» Job
Count the lines in the records that hold the string "environments". Only the number should be given.

_____

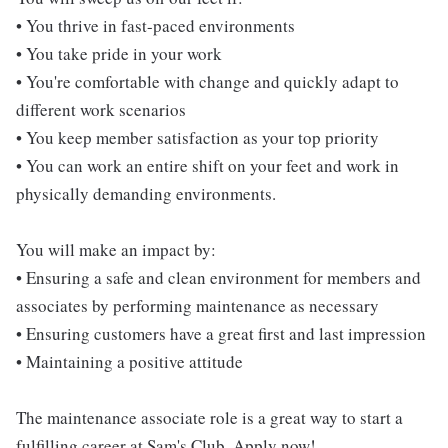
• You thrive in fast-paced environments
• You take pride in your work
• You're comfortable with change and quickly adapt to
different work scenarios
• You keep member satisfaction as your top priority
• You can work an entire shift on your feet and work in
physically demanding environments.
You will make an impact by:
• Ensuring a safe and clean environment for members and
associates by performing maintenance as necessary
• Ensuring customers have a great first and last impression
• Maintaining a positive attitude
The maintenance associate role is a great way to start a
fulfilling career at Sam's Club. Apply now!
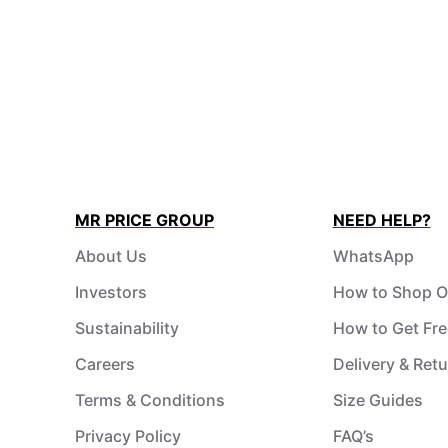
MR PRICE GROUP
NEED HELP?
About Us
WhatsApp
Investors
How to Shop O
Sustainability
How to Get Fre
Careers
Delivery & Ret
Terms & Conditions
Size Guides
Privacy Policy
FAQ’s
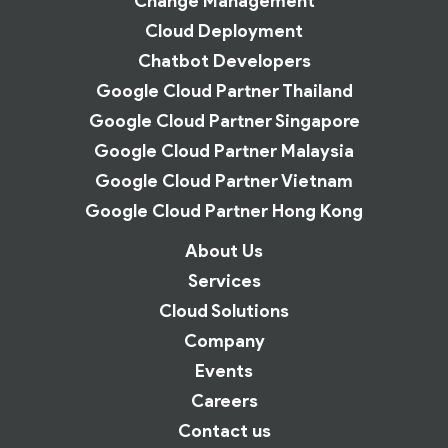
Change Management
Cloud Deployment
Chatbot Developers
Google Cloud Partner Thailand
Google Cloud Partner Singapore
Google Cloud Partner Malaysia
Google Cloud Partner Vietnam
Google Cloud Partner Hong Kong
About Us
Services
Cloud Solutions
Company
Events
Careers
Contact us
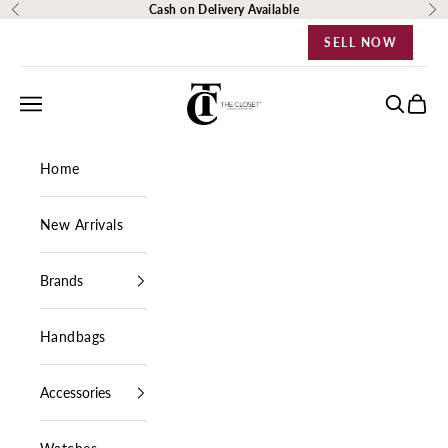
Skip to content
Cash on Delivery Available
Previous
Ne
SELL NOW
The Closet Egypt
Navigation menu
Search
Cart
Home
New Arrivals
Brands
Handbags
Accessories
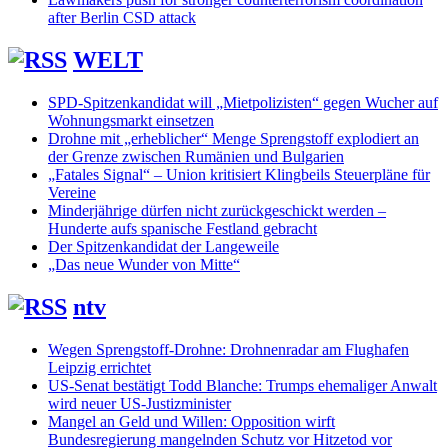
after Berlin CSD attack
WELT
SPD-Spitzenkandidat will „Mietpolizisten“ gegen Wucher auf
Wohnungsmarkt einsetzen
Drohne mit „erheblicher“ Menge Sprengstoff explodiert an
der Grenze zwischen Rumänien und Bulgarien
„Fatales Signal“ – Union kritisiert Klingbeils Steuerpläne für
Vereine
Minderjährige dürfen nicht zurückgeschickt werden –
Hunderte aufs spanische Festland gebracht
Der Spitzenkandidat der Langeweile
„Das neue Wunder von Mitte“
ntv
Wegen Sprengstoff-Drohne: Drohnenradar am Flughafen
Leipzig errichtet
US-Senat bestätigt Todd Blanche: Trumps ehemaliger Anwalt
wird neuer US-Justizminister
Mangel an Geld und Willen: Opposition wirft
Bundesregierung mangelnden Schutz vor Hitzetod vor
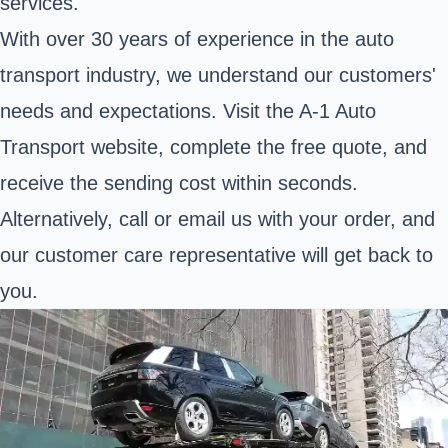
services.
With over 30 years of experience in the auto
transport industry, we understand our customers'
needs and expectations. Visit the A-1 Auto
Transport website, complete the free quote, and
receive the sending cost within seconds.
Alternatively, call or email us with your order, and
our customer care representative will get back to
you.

_____

» Output for this task
2